В порыве самосовершенствования я зарулила в парикмахерскую, уселась в кресло и объявила о своем намерении. Реакция полной, крашенной затейливыми перьями парикмахерши оказалась неожиданной.
– Ты чё, с ума сошла? – воскликнула она. – Такой цвет портить! Это ж жемчужный блонд, один на миллион попадается! Во дает, девоньки, гляньте!
К моему креслу подтянулись другая салонная мастерица и посетительница в бигуди.
– Краситься хочет, а? – гневно потрясла руками над моей головой парикмахерша, будто я просила отрезать мне голову.
– А у тебя свои? – поинтересовалась дама в бигуди с соседнего кресла.
– Свои, конечно, – ответила за меня парикмахерша, – она ж малявка.
– Везет же, – завистливо вздохнула другая парикмахерша, – всю жизнь над башкой колдуешь, не знаешь, как цвет сделать, а тут свой такой красивый, необычный. И волосы – сказка: густые, пушистые!
Я слушала и не верила собственным ушам.
– Даже не думай красить, – встряла дама, ощетинившаяся бигуди. – Счас все как с ума посходили, красятся под эту, Анжелику, в рыжий. А зачем? Наоборот, надо выделяться.
– Давай я тебе форму подправлю, и дуй домой, – сказала парикмахерша. – И коротко не стригись, поняла?
Я покинула салон со смешанным чувством досады – оттого что не стала «золотистой», удивления – от неожиданного признания своей индивидуальности, и радости – от осознания того, что все не так уж плохо.
Наступил период мучительного поиска смысла существования и себя в этом мире, острого чутья на фальшь, неприятия лжи, нежелания мириться с лицемерием, от кого бы оно ни исходило – несимпатичной одноклассницы или авторитетного классного руководителя. Период доведения родителей и педагогов до белого каления каверзными вопросами, максималистскими рассуждениями, подросткового бунтарства против всего и всех. Скучные восьмидесятые с туповато-агрессивной философией очередей угнетающе действовали на импульсивную тинейджеровскую натуру, жаждущую перемен, стихий, революций.
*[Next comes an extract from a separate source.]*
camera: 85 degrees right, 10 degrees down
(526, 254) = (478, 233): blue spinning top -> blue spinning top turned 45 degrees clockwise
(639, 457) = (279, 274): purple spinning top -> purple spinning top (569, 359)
– Скучно сейчас жить, неинтересно, – пожаловалась я как-то деду, – время какое-то сонное, ничего не происходит.
– Дурочка, – ответил дед. – Не дай бог тебе такого веселья, как в моей молодости. Пожелай своему врагу жить в интересное время.
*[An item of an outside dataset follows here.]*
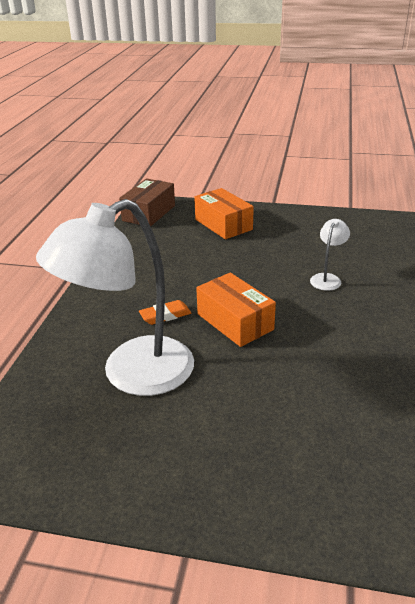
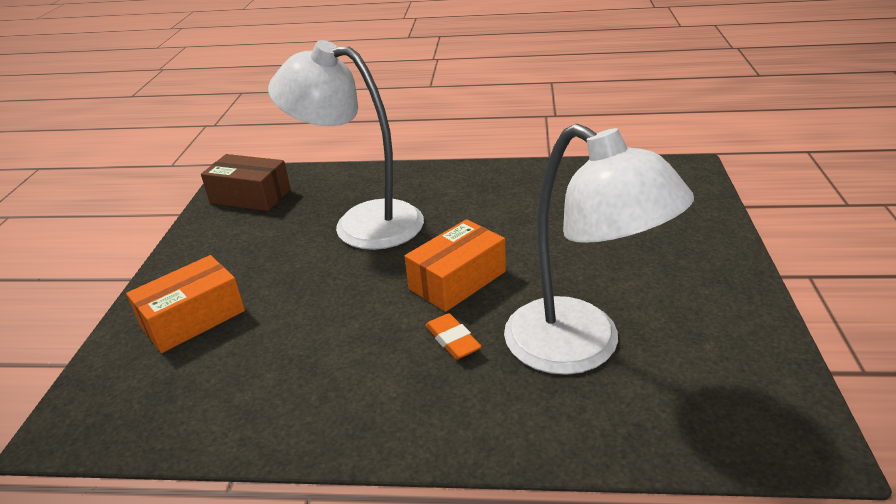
camera: 95 degrees left, 0 degrees up
(149, 213) = (107, 423): brown box -> brown box (250, 196)
(327, 278) = (362, 223): white lamp -> white lamp, size x2.38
Порой мне казалось, что я вся соткана из сомнений и противоречий. Приступы едкого правдолюбия чередовались с ленивым пофигизмом, когда черно-белый угловатый мир неожиданно становился размыто-цветным и наполнялся новыми запахами, звуками, волнениями. Хотелось оторваться от мусорной земли, взлететь, воспарить высоко-высоко над унылыми домами, ползущими автобусами и копошащимися людьми, чтобы сверху увидеть если не весь мир, то хотя бы целый город, вдохнуть пьянящий воздух одиночества и свободы. Мне стали сниться новые сны, полные солнца, неги, пряных трав, шума волн, невесомых стихов. Иногда в них незримо присутствовал некто, чьего лица я, сколько ни пыталась, не могла разглядеть, но чье присутствие наполняло мое существо не изведанным прежде томлением, восторгом и ощущением невероятного головокружительного счастья.